Люди на берегу мрачно смотрели на жестикулирующего, растерянного проповедника. Скрябин вышел на берег и пошел по тонкой тропинке мимо бедных закопченных лачуг, перепрыгивая через лужи. Он шел с обнаженной головой, шляпа его висела на пуговице сюртука. Вдруг откуда ни возьмись высыпала ватага веселых чумазых ребят. Показывая на Скрябина пальцами и хохоча, они побежали за ним толпой, кривляясь. Полетели огрызки яблок. Отто, прихрамывая, выбежал из-за лачуги и, схватив палку, погрозил ребятам. Те со смехом кинулись врассыпную. Скрябин шел, сгорбившись, наклонив голову.
— Дорогая Маргарита Кирилловна, — говорил Скрябин, идя об руку с Морозовой по одной из женевских улиц. — Вы, конечно, знаете, что на днях я еду в Париж… В Париже жизнь, праздник, искусство, а здесь скука и провинция. Сказать честно, швейцарцы меня разочаровали. Они слишком материальны и потому не восприимчивы к новым идеям… Итак, Париж… Но, разумеется, сколько трудностей и сколько опасений…
— Вы имеете в виду огласку ваших близких отношений с Марьей Васильевной? — сказала Морозова.

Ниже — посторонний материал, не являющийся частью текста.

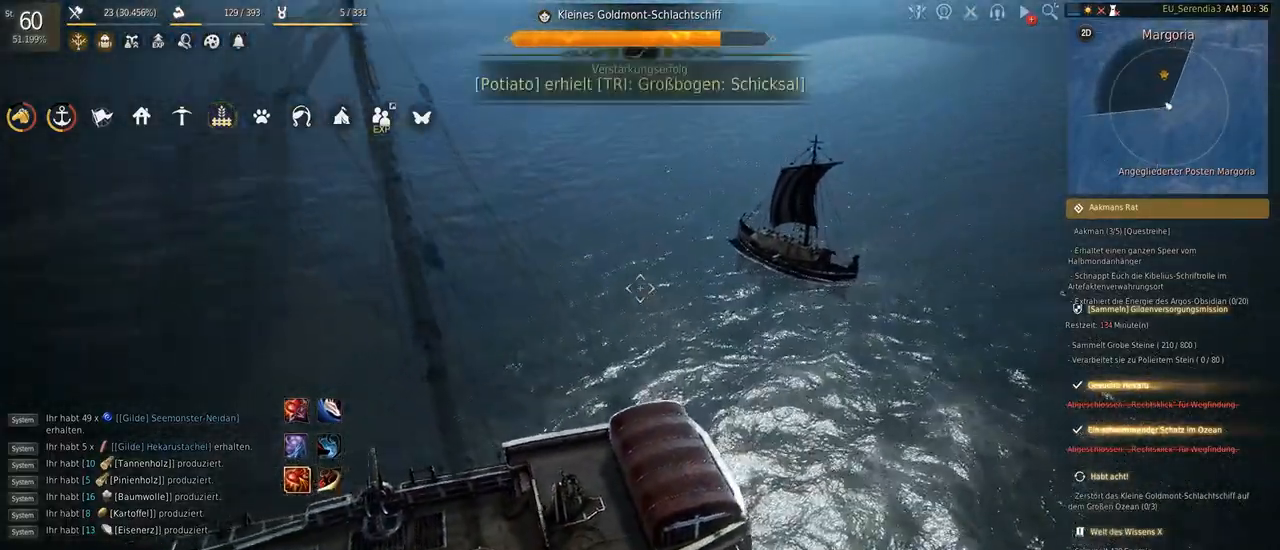
{"keys": ["s"], "mouse": [], "events": []}
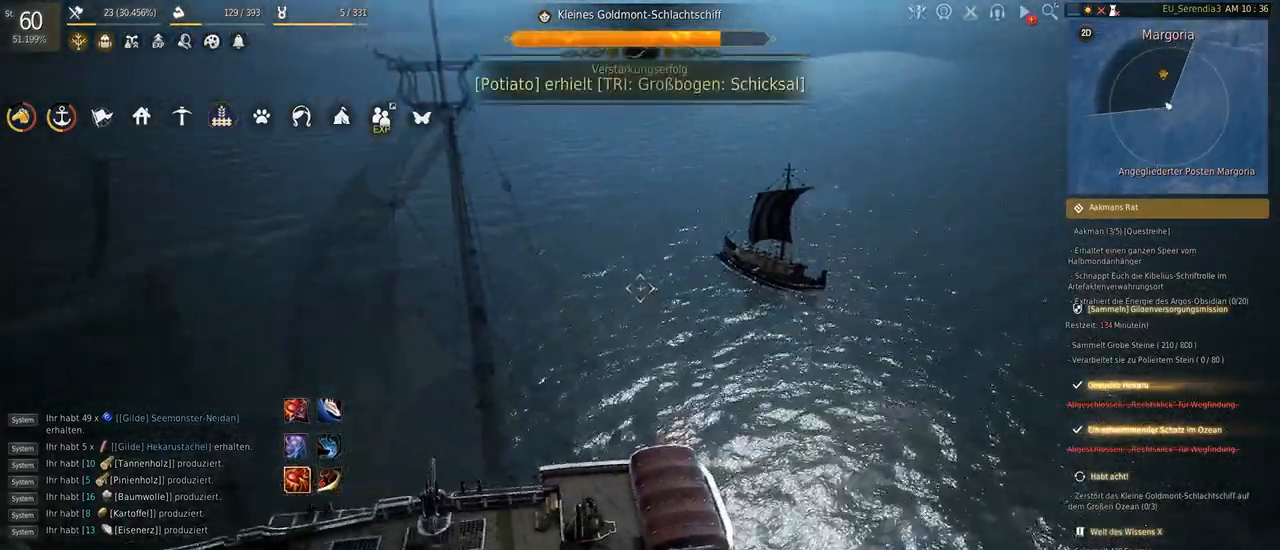
{"keys": ["s"], "mouse": [], "events": []}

— И это тоже, — сказал Скрябин, — увлечение это мое было недолгим… Вера знает о нем, но мне бы не хотелось, чтобы о нем узнала Татьяна Федоровна… Она так ранима.
— А разве Вера Ивановна менее ранима? — спросила Морозова.
— Ах, Вера другое дело, — сказал Скрябин, — это мужественная, зрелая, сильная женщина… Она мой друг… А Татьяна Федоровна совсем другое… У меня с ней другие отношения… Вы ведь женщина, вы должны понять… К тому же я имел неосторожность рассказать о столь важном событии моей жизни Сафонову… Вам известно, что мы в разрыве?
— Да, он мне с сожалением о том говорил, — сказала Морозова.
— Он мне враг, — сказал Скрябин, — но вы, дорогая моя, сделайте все, чтобы не было грязных сплетен… вы сделаете это, да? Если бы это касалось меня, я бы не боялся… Но ради Татьяны Федоровны…
— Я сделаю все, что от меня зависит, — сказала Морозова.
— Вера вершит чудеса твердости и благоразумия, — сказал Скрябин. — Она сделает все, как я захочу.
Весь номер отеля был в цветах, цветы лежали на стульях, на столе, на рояле, а пол был уставлен цветочными корзинами. Скрябин во фраке, до предела воспаленный и светящийся от счастья, ходил по номеру и, всплескивая руками, говорил:
— Как дивно… Ах, как дивно… Париж покорен… Париж у ног… Ужин, блеск, поздравления русского посла… Меня любят, мной гордятся… Еще в среду я был в Vesenaz, а в воскресенье Париж, мы уже вместе… Со свиданием тебя, Танюка… Со скорым, безумным, радостным свиданием…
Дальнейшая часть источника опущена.